For the record, the previous Meltdown Directors are David Bowie (2002), Robert Wyatt (2001), Scott Walker (2000), Nick Cave (1999), John Peel (1998), Laurie Anderson (1997), Magnus Lindberg (1996), Elvis Costello (1995), Louis Andriessen (1994) and George Benjamin (1993). That tells an interesting story in itself. Three out of the first four were what would be called (badly, wrongly even) ‘classical’ composers. None of the last six (seven if you include 2003) have been. All are experimenters, sure, but latterly in fields that overlap prominently into the mainstream. Not a single jazzer, outright free-form extemporiser or techno warrior in sight – in ten years. Something starts to feel a little lopsided…
Then again, Meltdown 2003 is not without appeal. Running (as usual) at London’s South Bank Centre concert halls and platforms from 10 to 29 June 2003, the animateur this time is dub doyen Lee ‘Scratch’ Perry, a musician, songwriter, reggae legend and producer of such artists as The Clash and Bob Marley and the Wailers. He has assembled a suitably quixotic array of performers and some extraordinary confrontations. Tortoise, Public Enemy, and the legendary Arkestra (minus their late demi-god, Sun Ra, of course) are all deployed in downright curious contexts and formations. The theme seems to be ‘stand offs’. Music over ten or more rounds with no clinches barred.
Well, some clinches are barred. For somehow the 2003 line-up is not quite enough for the true width of a Meltdown experience. Jazz (as I've already indicated) is hinted at only tangentally, and more as an ethos than a musical inheritance. Contemporary composition is wholly absent. Those have been developing trends of recent years, and they are to be regretted. Perry himself also uses the opportunity to ‘join in’ perhaps a little too lavishly. From a celebration of new music which is artfully purposeful without being reverentially serious, Meltdown has become a 'virtual installation' for the more creative fringes of popular music, laced with some obvious crowd-pleasers (Macy Gray comes to mind), the inevitable commercial sponsors, the promise of some gripping collaborations for a curator who is otherwise paid little, the Flash website, and a decisive dash of nu-urban uber-hip. It's more than OK for what it is, and exciting at times -- but it's not nearly as edgy, sparky or (say the blessed word!) downright challenging as what might have been.

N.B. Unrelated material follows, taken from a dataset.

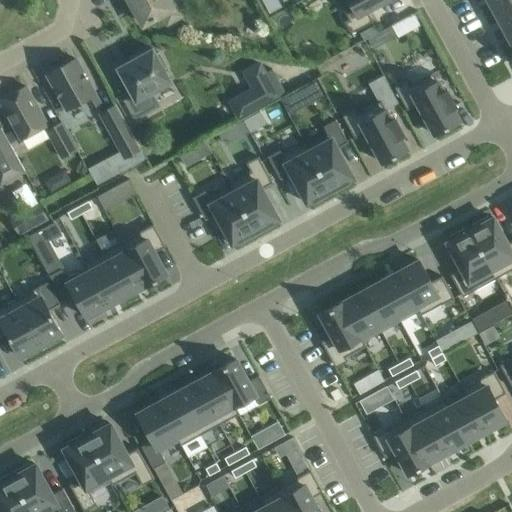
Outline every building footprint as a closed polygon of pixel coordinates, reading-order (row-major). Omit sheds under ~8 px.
[(166,24),(183,15),(174,0),(130,0),(143,23),(151,19),(151,20),(155,18),(154,17),(161,13),(166,24)] [(338,0),(348,18),(344,20),(351,32),(372,21),(367,10),(384,0),(338,0)] [(511,0),(488,0),(495,12),(511,2),(511,0)] [(277,1),(266,7),(270,13),(281,8),(277,1)] [(511,2),(495,12),(505,31),(511,26),(511,2)] [(413,14),(392,25),(395,32),(398,36),(419,24),(413,14)] [(376,37),(367,42),(372,52),(381,48),(376,37)] [(153,48),(146,51),(144,49),(131,56),(133,59),(117,67),(130,90),(117,98),(130,121),(159,105),(152,92),(171,82),(153,48)] [(95,95),(96,94),(75,58),(47,74),(67,109),(85,100),(90,108),(99,103),(95,95)] [(253,88),(228,101),(238,120),(278,98),(260,63),(244,71),(253,88)] [(394,87),(406,109),(417,103),(434,133),(437,131),(439,134),(457,124),(455,122),(459,120),(452,106),(455,105),(446,89),(443,91),(432,72),(409,84),(407,80),(394,87)] [(314,78),(297,88),(305,102),(322,93),(314,78)] [(47,124),(35,103),(26,86),(0,100),(0,101),(9,118),(21,139),(47,124)] [(357,113),(354,109),(342,115),(354,137),(365,131),(382,162),(385,160),(387,163),(405,153),(403,150),(407,148),(399,135),(403,133),(394,117),(391,119),(380,100),(357,113)] [(142,149),(132,132),(116,104),(99,114),(125,159),(142,149)] [(306,146),(332,193),(351,183),(349,180),(353,177),(336,147),(347,141),(335,119),(323,126),(327,134),(307,145),(306,146)] [(243,120),(232,126),(233,126),(238,136),(248,131),(243,120)] [(47,130),(61,157),(76,148),(62,122),(47,130)] [(0,136),(0,172),(3,171),(7,179),(24,170),(5,134),(0,136)] [(313,204),(332,193),(306,146),(307,145),(304,141),(282,153),(279,149),(267,156),(279,178),(290,172),(307,202),(311,200),(313,204)] [(190,149),(180,155),(186,165),(196,160),(190,149)] [(231,187),(257,234),(276,224),(274,220),(278,218),(261,188),(272,182),(258,156),(246,162),(250,170),(228,183),(230,187),(231,187)] [(205,190),(192,197),(204,219),(215,213),(232,243),(236,241),(238,244),(257,234),(231,187),(230,187),(209,198),(205,190)] [(105,191),(97,196),(104,209),(112,205),(105,191)] [(84,202),(77,206),(83,216),(90,212),(84,202)] [(77,206),(70,209),(76,220),(83,216),(77,206)] [(472,227),(469,229),(496,277),(511,268),(511,240),(507,243),(493,216),(489,218),(487,215),(471,224),(472,227)] [(120,241),(121,242),(121,241),(145,284),(144,285),(166,274),(154,251),(165,245),(153,223),(120,241)] [(54,225),(40,232),(43,241),(58,232),(54,225)] [(450,239),(447,241),(461,268),(450,274),(462,296),(496,277),(469,229),(467,231),(465,227),(449,236),(450,239)] [(121,242),(102,252),(126,295),(144,285),(145,284),(121,241),(121,242)] [(86,266),(107,305),(126,295),(102,252),(83,262),(85,267),(86,266)] [(419,259),(398,271),(419,310),(418,310),(420,314),(453,297),(441,275),(430,281),(419,259)] [(86,316),(107,305),(86,266),(85,267),(66,277),(61,268),(49,275),(63,301),(74,295),(86,316)] [(398,271),(379,281),(400,320),(418,310),(419,310),(398,271)] [(15,298),(41,345),(42,344),(58,335),(61,333),(48,309),(59,303),(47,281),(15,298)] [(400,320),(379,281),(360,291),(381,330),(400,320)] [(363,340),(381,330),(360,291),(342,301),(341,302),(362,341),(363,340)] [(39,346),(41,345),(15,298),(0,306),(0,335),(6,332),(20,356),(23,354),(39,346)] [(321,341),(335,367),(347,360),(345,356),(365,345),(363,340),(362,341),(341,302),(342,301),(341,301),(320,313),(332,335),(321,341)] [(484,312),(472,319),(478,331),(491,324),(484,312)] [(471,321),(435,340),(438,345),(442,352),(477,332),(471,321)] [(438,345),(427,350),(431,357),(442,352),(438,345)] [(442,352),(431,357),(435,364),(445,359),(442,352)] [(413,364),(409,357),(399,362),(402,369),(413,364)] [(511,357),(499,364),(511,386),(511,385),(511,357)] [(234,405),(235,405),(254,395),(258,403),(270,397),(258,375),(248,381),(236,358),(214,370),(214,371),(215,370),(234,405)] [(402,369),(399,362),(388,368),(392,375),(402,369)] [(377,368),(367,374),(373,385),(384,380),(377,368)] [(215,415),(219,424),(239,413),(235,405),(234,405),(215,370),(214,371),(196,381),(215,415)] [(416,370),(406,376),(410,383),(420,377),(416,370)] [(493,370),(461,388),(465,396),(466,396),(485,431),(506,419),(494,398),(505,392),(493,370)] [(406,376),(395,381),(399,389),(410,383),(406,376)] [(215,415),(196,381),(177,391),(196,425),(215,415)] [(179,440),(178,440),(181,445),(200,434),(196,425),(177,391),(158,401),(179,440)] [(448,406),(447,406),(466,441),(485,431),(466,396),(465,396),(448,406)] [(443,397),(423,408),(447,451),(466,441),(447,406),(448,406),(443,397)] [(160,451),(178,440),(179,440),(158,401),(137,413),(152,440),(141,446),(153,467),(165,461),(160,451)] [(405,417),(404,418),(428,462),(429,462),(429,461),(447,451),(423,408),(406,418),(405,417)] [(280,418),(251,433),(259,448),(288,433),(280,418)] [(404,418),(373,435),(385,457),(395,451),(408,473),(428,462),(404,418)] [(111,479),(110,480),(112,484),(135,472),(142,485),(154,478),(137,447),(126,453),(110,423),(106,425),(104,422),(85,432),(111,479)] [(89,491),(110,480),(111,479),(85,432),(66,442),(68,446),(64,448),(80,478),(69,484),(84,511),(96,504),(89,491)] [(234,452),(238,459),(249,453),(245,446),(234,452)] [(228,464),(238,459),(234,452),(224,457),(228,464)] [(252,460),(242,465),(246,472),(256,467),(252,460)] [(70,511),(74,510),(62,488),(52,494),(35,463),(31,466),(29,462),(10,473),(31,511),(40,511),(55,504),(59,511),(70,511)] [(219,469),(216,462),(205,468),(209,475),(219,469)] [(242,465),(231,471),(235,478),(246,472),(242,465)] [(310,469),(278,487),(291,511),(319,511),(311,497),(321,492),(322,491),(310,469)] [(31,511),(10,473),(0,477),(0,509),(1,511),(31,511)] [(222,475),(212,480),(205,484),(211,495),(229,486),(223,475),(222,475)] [(174,477),(162,483),(170,499),(182,493),(174,477)] [(278,488),(259,498),(263,506),(264,506),(267,511),(291,511),(278,487),(278,488)] [(161,496),(146,505),(149,511),(157,511),(167,507),(161,496)]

So come on guys, share out the shades and give it to Ollie Knussen or Harry Birtwistle next year. Or Ornette Coleman, perhaps. Or Aphex Twin, for goodness sake. ‘Cos wouldn’t we all really like to know what Knussen digs on the turntablism scene? And if he doesn’t actually know yet, put him through a ‘Secret Jukebox' routine a la The Wire, or set the artistic director of the London Sinfonietta and Warp Records onto to his CD collection: the results could be mind blowing. But the way things are going it might just end up with Ali G and da RFH Massiv… Wesside, but not South Bank.
PS. Some of the Free Meltdown looks pretty groovy in its own, distinct way.